Sara Stalder, Geschäftsleiterin der Stiftung für Konsumentenschutz, spricht von einer «fiesen Masche», den Preisüberwacher zu entmachten: ohne Vernehmlassung durchs Hintertürchen, im Rahmen einer Gesetzesvorlage. «Ohne Kontrolle des Preisüberwachers kann der Bundesrat völlig frei vorgeben, wie viel Gewinn die SBB im Fernverkehr machen sollen. Dann drohen die Billettpreise zu explodieren.» Dies vor allem deshalb, weil sowieso Kosten auf die Reisenden abgewälzt werden. Der Verband für öffentlichen Verkehr prognostiziert einen Preisanstieg von zwanzig Prozent in den nächsten Jahren.

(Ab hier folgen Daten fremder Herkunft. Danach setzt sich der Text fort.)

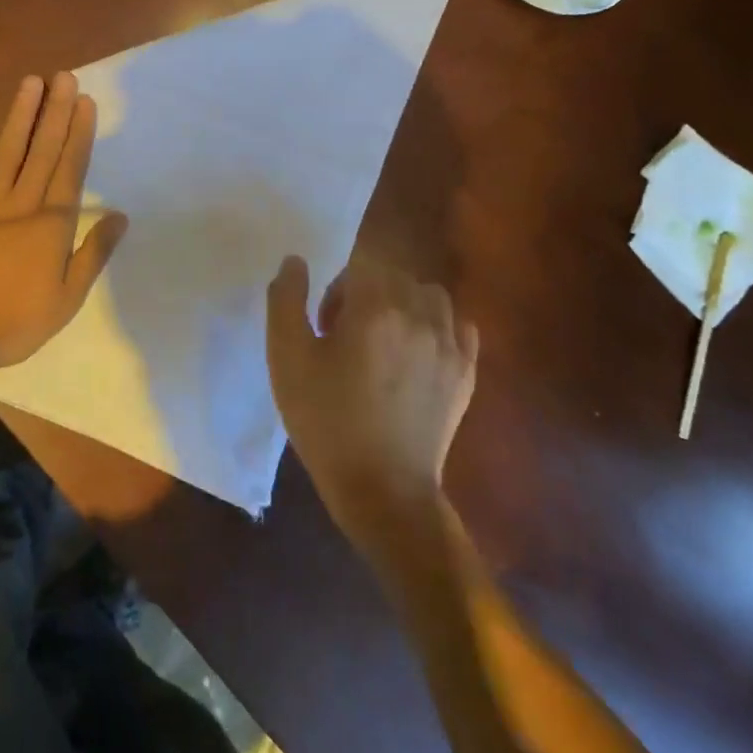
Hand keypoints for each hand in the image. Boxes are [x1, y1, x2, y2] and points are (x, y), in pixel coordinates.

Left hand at [0, 72, 127, 379]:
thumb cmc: (15, 321)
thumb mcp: (68, 297)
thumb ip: (94, 253)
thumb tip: (119, 216)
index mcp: (51, 224)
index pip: (71, 169)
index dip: (79, 134)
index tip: (86, 102)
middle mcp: (22, 202)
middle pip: (43, 150)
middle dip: (56, 112)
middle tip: (65, 77)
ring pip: (8, 149)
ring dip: (20, 113)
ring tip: (31, 81)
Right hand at [266, 257, 477, 547]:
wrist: (382, 490)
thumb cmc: (326, 421)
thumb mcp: (287, 359)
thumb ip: (287, 300)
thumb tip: (296, 262)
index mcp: (375, 309)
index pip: (360, 266)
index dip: (337, 289)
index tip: (324, 325)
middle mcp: (419, 317)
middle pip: (394, 277)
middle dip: (366, 294)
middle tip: (344, 337)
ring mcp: (449, 345)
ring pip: (429, 296)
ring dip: (404, 304)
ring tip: (383, 341)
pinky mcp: (465, 373)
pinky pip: (459, 326)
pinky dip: (438, 326)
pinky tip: (417, 353)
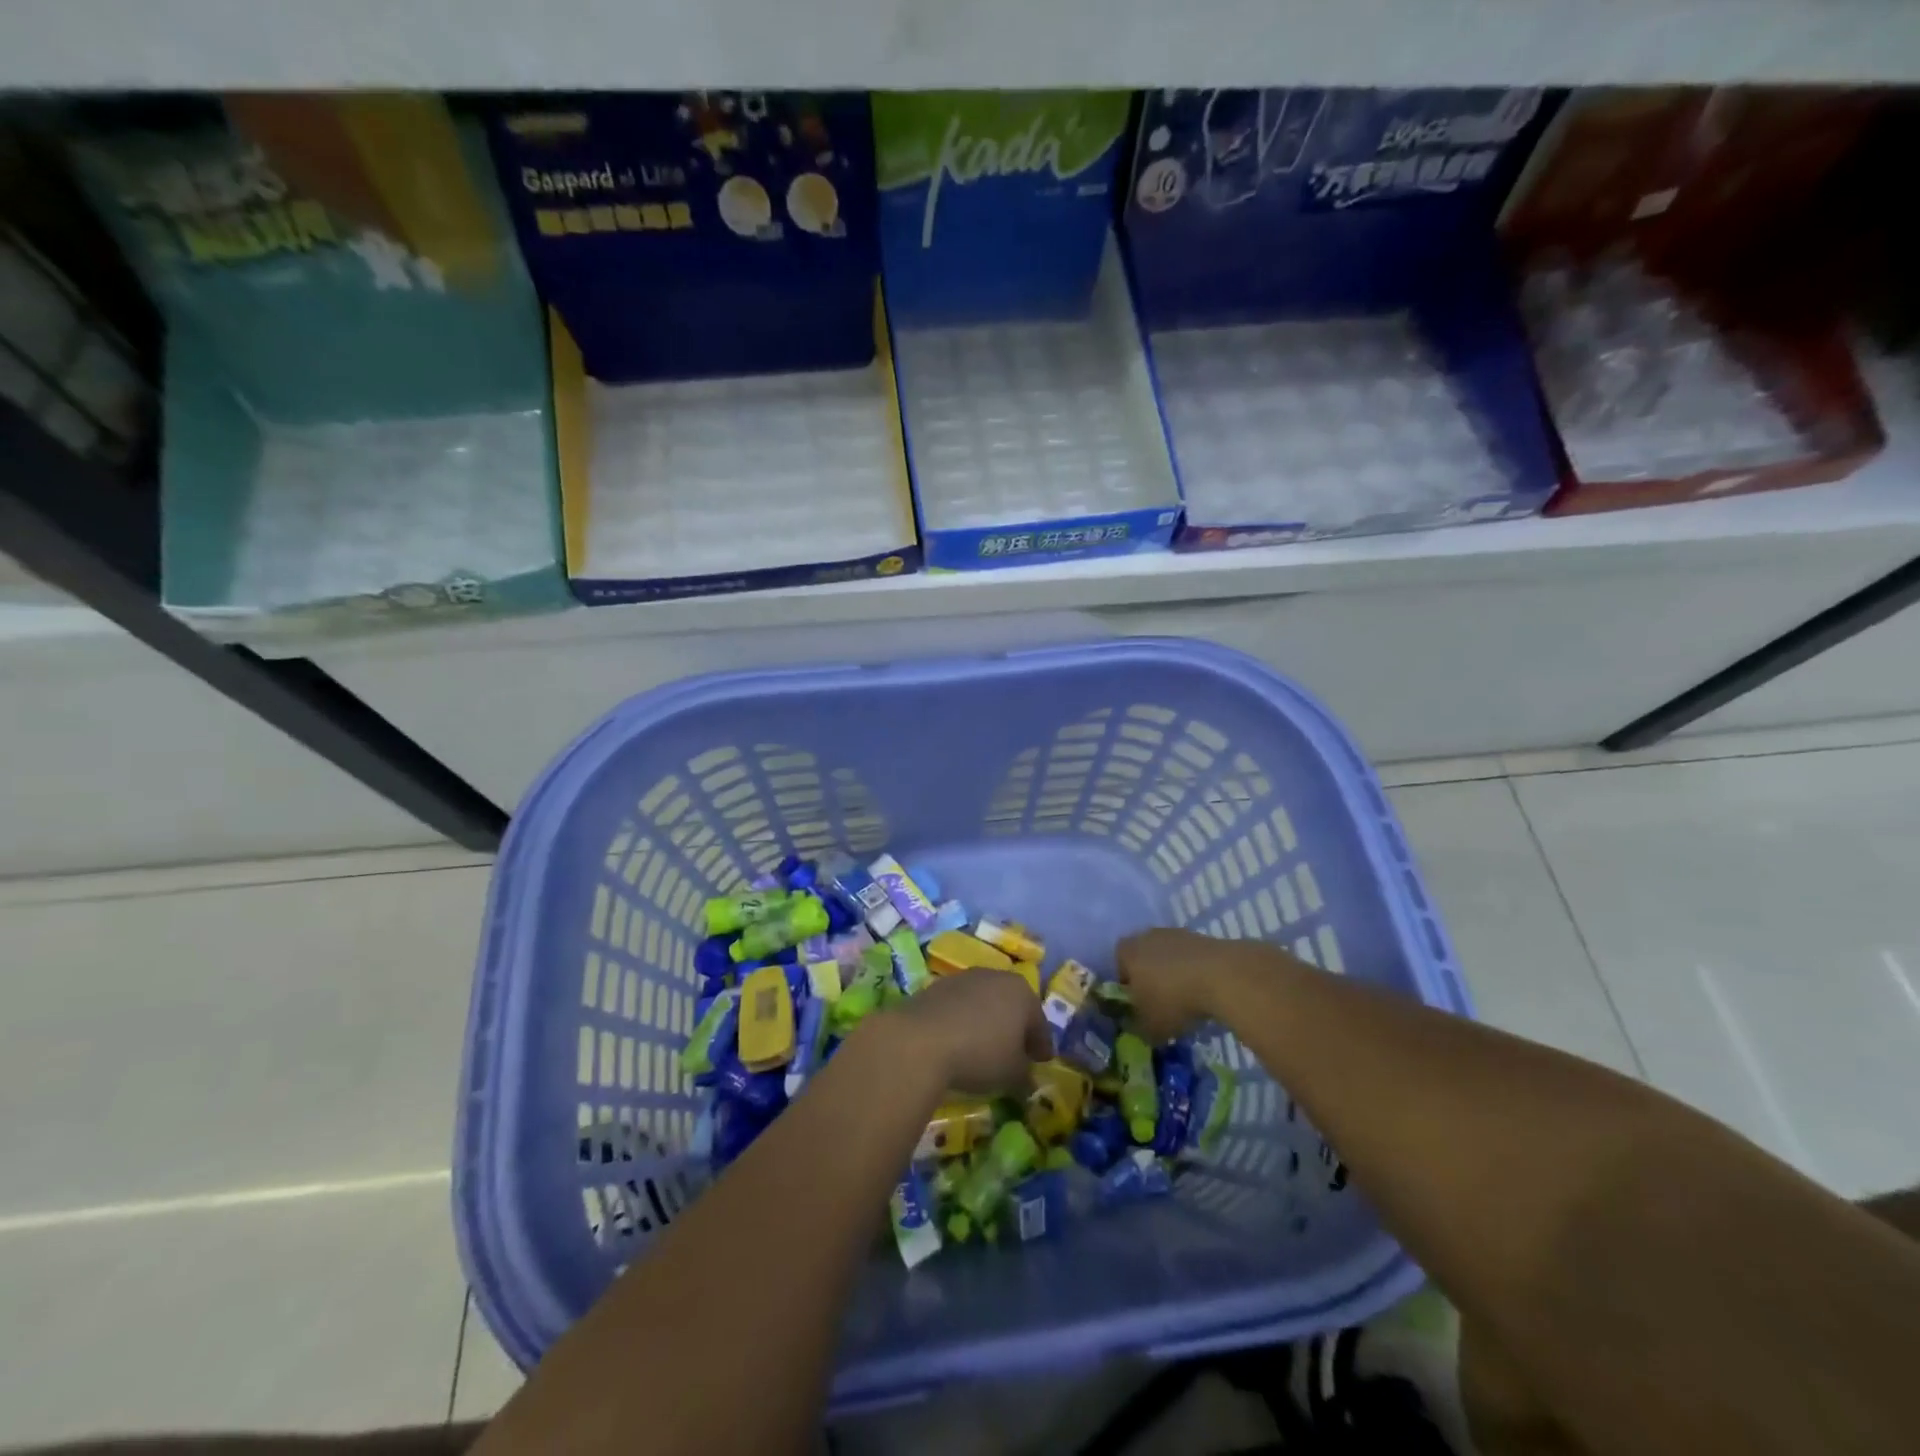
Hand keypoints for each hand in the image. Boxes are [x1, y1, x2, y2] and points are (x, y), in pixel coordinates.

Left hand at [880, 970, 1051, 1095]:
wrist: (921, 1040)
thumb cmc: (980, 1053)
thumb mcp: (1012, 1073)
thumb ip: (1025, 1075)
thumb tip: (1028, 1080)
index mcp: (1022, 992)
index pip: (1039, 1023)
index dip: (1042, 1045)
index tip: (1042, 1062)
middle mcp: (995, 977)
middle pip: (1012, 1006)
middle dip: (1015, 1029)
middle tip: (1016, 1054)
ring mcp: (964, 978)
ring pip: (985, 1002)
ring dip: (988, 1022)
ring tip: (984, 1048)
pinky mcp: (937, 987)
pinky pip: (960, 1006)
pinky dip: (964, 1020)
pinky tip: (958, 1041)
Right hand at [1116, 927, 1268, 1041]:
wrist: (1222, 976)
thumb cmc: (1173, 1000)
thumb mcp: (1148, 1027)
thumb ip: (1135, 1027)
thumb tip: (1135, 1026)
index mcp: (1125, 952)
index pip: (1117, 969)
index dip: (1126, 990)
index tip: (1138, 1009)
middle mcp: (1146, 936)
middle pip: (1142, 960)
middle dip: (1149, 980)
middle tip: (1161, 1005)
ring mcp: (1175, 934)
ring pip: (1167, 957)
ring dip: (1173, 976)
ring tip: (1186, 1000)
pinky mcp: (1201, 937)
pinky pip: (1189, 958)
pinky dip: (1193, 972)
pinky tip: (1204, 991)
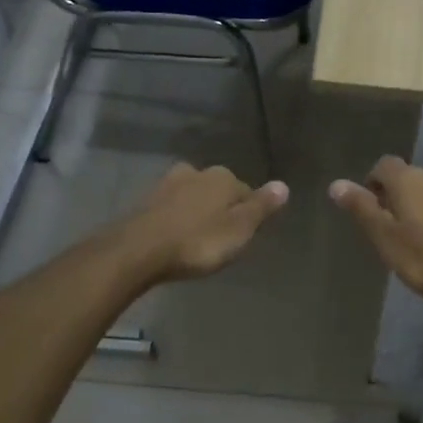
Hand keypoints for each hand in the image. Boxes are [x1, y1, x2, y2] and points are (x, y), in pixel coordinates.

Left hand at [120, 163, 289, 282]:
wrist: (138, 251)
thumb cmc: (197, 243)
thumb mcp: (239, 230)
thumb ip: (261, 207)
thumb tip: (283, 185)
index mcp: (223, 178)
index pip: (247, 192)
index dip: (249, 214)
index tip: (245, 236)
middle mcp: (197, 172)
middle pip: (219, 191)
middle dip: (221, 209)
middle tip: (221, 239)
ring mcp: (168, 183)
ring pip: (194, 196)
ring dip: (198, 212)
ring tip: (198, 238)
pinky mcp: (147, 200)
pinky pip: (172, 207)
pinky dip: (177, 218)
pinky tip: (176, 236)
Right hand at [329, 157, 422, 310]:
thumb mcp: (385, 238)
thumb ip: (362, 208)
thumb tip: (336, 184)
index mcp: (409, 179)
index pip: (383, 165)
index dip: (373, 183)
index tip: (371, 209)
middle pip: (410, 178)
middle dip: (398, 197)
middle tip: (393, 230)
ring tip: (421, 238)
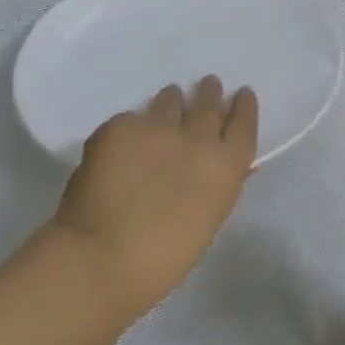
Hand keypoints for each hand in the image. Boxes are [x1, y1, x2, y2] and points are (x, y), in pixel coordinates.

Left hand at [50, 77, 258, 317]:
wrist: (100, 258)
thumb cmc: (163, 259)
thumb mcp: (206, 219)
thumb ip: (215, 184)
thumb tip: (218, 165)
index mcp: (225, 167)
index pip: (243, 123)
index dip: (243, 107)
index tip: (241, 95)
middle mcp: (197, 138)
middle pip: (208, 103)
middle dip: (209, 93)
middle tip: (208, 86)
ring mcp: (156, 127)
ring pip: (169, 100)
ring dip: (172, 102)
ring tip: (168, 103)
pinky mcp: (119, 126)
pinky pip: (131, 119)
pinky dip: (133, 126)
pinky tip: (124, 140)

Wie begründet Stalders Befürchtung ist, zeigt, dass der Bund der SBB für die nächsten Jahre vorgibt, im Fernverkehr einen Gewinn von 276 Millionen Franken zu erzielen. SBB-Sprecher Reto Kormann betont, dass die SBB gar keine Einwände gegen den Preisüberwacher hätten. Es gehe der Bahn lediglich darum, dass vom Bund eindeutige Signale kämen und nicht der Bundesrat auf der einen Seite Gewinnziele festlege und der Preisüberwacher auf der anderen Seite die Höhe eben dieser Gewinne wieder in Frage stelle. Doch auf welche Seite sich die SBB schlagen, machte SBB-Verwaltungspräsident Ulrich Gygi vor kurzem in der SBB-internen «SBB-Zeitung» klar: Die SBB müssten ihre Ertragskraft steigern, schrieb er. «Deshalb brauchen wir Tariferhöhungen. Und deshalb können wir uns mit dem Preisüberwacher nur schwerlich darauf einigen, was ein angemessener Gewinn ist.» (PDF-Datei der Ausgabe auf der Rückseite dieses Artikels)
Teurere Schellzugs-Billette
Auch dem Verkehrs-Club der Schweiz stösst das Vorgehen der SBB sauer auf. Caroline Beglinger, Leiterin Verkehrspolitik, befürchtet, dass der Bundesrat versuchen werde, im Fernverkehr möglichst viel abzuschöpfen. Unter die Räder kämen dabei die volkswirtschaftlichen und ökologischen Anliegen, wenn es nicht mehr darum gehe, günstig und ökologisch möglichst viele Menschen zu transportieren, sondern möglichst viel Gewinn abzuschöpfen. Vor allem droht dann das Ende des heutigen Preissystems: Die Bahn wird kaum darum herum kommen, die Preise für den Fernverkehr übermässig zu verteuern. Und dies wiederum geht nur, wenn sie eine spezielle Billettkategorie für den Fernverkehr schafft. Ein Billett von Olten nach Basel im Schnellzug wäre dann teurer als im Regionalzug. «Damit würden wir einen der grössten Vorteile überhaupt aufgeben: den freien Zugang zum öffentlichen Verkehr», sagt Caroline Beglinger.